▸ AIM OF THE EXERCISE:
Every line from the one that contains "40_44: 0.55 -> 0.363" to the end of the material below should be output exactly, with both ends included and nothing else.

▸ RECORDED INFORMATION:
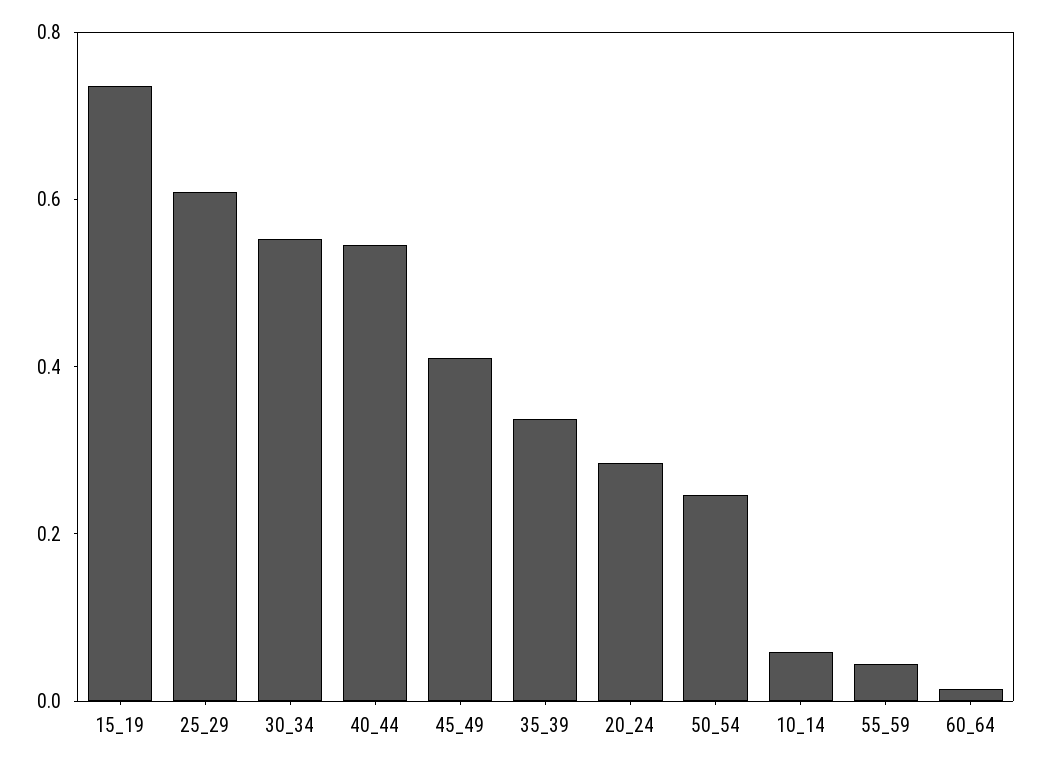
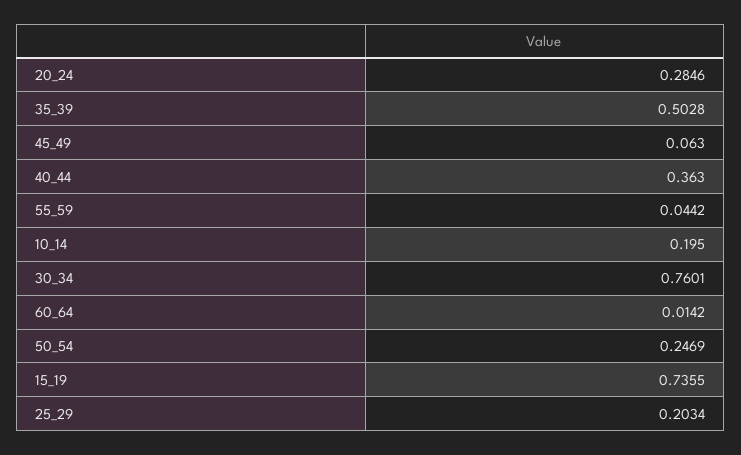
25_29: 0.6 -> 0.2034
30_34: 0.55 -> 0.7601
40_44: 0.55 -> 0.363
45_49: 0.4 -> 0.063
35_39: 0.35 -> 0.5028
10_14: 0.05 -> 0.195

▸ RESPONSE AREA:
40_44: 0.55 -> 0.363
45_49: 0.4 -> 0.063
35_39: 0.35 -> 0.5028
10_14: 0.05 -> 0.195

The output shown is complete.